Work instructions:
Transcribe each record below word for word.

Material supplied:
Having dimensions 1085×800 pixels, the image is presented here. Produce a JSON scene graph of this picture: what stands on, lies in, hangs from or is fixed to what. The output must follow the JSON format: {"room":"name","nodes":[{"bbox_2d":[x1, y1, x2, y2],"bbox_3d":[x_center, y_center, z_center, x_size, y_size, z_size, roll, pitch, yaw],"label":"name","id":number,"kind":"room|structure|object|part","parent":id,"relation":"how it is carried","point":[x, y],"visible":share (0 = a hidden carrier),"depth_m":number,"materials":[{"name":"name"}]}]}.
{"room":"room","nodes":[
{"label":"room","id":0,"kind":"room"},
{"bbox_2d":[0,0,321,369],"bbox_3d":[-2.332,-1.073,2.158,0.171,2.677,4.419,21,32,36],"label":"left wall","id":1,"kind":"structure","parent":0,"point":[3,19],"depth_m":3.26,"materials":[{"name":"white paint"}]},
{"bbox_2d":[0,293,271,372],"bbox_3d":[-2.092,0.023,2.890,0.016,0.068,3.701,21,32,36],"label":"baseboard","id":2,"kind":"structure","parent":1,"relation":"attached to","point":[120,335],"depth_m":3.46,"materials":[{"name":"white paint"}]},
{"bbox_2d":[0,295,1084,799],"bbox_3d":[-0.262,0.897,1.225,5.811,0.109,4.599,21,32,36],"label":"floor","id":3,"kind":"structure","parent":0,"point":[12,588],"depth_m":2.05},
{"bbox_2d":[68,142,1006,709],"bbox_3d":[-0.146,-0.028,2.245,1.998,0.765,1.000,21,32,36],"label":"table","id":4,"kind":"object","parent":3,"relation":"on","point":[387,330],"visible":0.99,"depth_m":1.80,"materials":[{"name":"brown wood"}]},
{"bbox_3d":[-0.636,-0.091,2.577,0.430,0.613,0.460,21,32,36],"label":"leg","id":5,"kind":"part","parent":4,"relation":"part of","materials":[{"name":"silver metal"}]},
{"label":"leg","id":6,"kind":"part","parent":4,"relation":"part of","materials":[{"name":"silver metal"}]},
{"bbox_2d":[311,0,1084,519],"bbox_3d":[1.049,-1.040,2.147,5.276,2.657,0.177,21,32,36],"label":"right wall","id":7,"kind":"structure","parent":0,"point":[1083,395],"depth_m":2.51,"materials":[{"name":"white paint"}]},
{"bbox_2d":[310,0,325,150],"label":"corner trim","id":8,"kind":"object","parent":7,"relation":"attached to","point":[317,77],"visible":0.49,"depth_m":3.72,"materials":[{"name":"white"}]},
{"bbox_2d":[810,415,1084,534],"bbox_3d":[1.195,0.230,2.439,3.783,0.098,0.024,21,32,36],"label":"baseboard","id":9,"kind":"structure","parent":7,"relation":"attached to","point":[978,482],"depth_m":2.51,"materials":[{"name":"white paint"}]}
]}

Solution to this problem:
Having dimensions 1085×800 pixels, the image is presented here. Produce a JSON scene graph of this picture: what stands on, lies in, hangs from or is fixed to what. The output must follow the JSON format: {"room":"name","nodes":[{"bbox_2d":[x1, y1, x2, y2],"bbox_3d":[x_center, y_center, z_center, x_size, y_size, z_size, roll, pitch, yaw],"label":"name","id":number,"kind":"room|structure|object|part","parent":id,"relation":"how it is carried","point":[x, y],"visible":share (0 = a hidden carrier),"depth_m":number,"materials":[{"name":"name"}]}]}.
{"room":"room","nodes":[
{"label":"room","id":0,"kind":"room"},
{"bbox_2d":[0,0,321,369],"bbox_3d":[-2.332,-1.073,2.158,0.171,2.677,4.419,21,32,36],"label":"left wall","id":1,"kind":"structure","parent":0,"point":[3,19],"depth_m":3.26,"materials":[{"name":"white paint"}]},
{"bbox_2d":[0,293,271,372],"bbox_3d":[-2.092,0.023,2.890,0.016,0.068,3.701,21,32,36],"label":"baseboard","id":2,"kind":"structure","parent":1,"relation":"attached to","point":[120,335],"depth_m":3.46,"materials":[{"name":"white paint"}]},
{"bbox_2d":[0,295,1084,799],"bbox_3d":[-0.262,0.897,1.225,5.811,0.109,4.599,21,32,36],"label":"floor","id":3,"kind":"structure","parent":0,"point":[12,588],"depth_m":2.05},
{"bbox_2d":[68,142,1006,709],"bbox_3d":[-0.146,-0.028,2.245,1.998,0.765,1.000,21,32,36],"label":"table","id":4,"kind":"object","parent":3,"relation":"on","point":[387,330],"visible":0.99,"depth_m":1.80,"materials":[{"name":"brown wood"}]},
{"bbox_3d":[-0.636,-0.091,2.577,0.430,0.613,0.460,21,32,36],"label":"leg","id":5,"kind":"part","parent":4,"relation":"part of","materials":[{"name":"silver metal"}]},
{"label":"leg","id":6,"kind":"part","parent":4,"relation":"part of","materials":[{"name":"silver metal"}]},
{"bbox_2d":[311,0,1084,519],"bbox_3d":[1.049,-1.040,2.147,5.276,2.657,0.177,21,32,36],"label":"right wall","id":7,"kind":"structure","parent":0,"point":[1083,395],"depth_m":2.51,"materials":[{"name":"white paint"}]},
{"bbox_2d":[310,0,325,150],"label":"corner trim","id":8,"kind":"object","parent":7,"relation":"attached to","point":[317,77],"visible":0.49,"depth_m":3.72,"materials":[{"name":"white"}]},
{"bbox_2d":[810,415,1084,534],"bbox_3d":[1.195,0.230,2.439,3.783,0.098,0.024,21,32,36],"label":"baseboard","id":9,"kind":"structure","parent":7,"relation":"attached to","point":[978,482],"depth_m":2.51,"materials":[{"name":"white paint"}]}
]}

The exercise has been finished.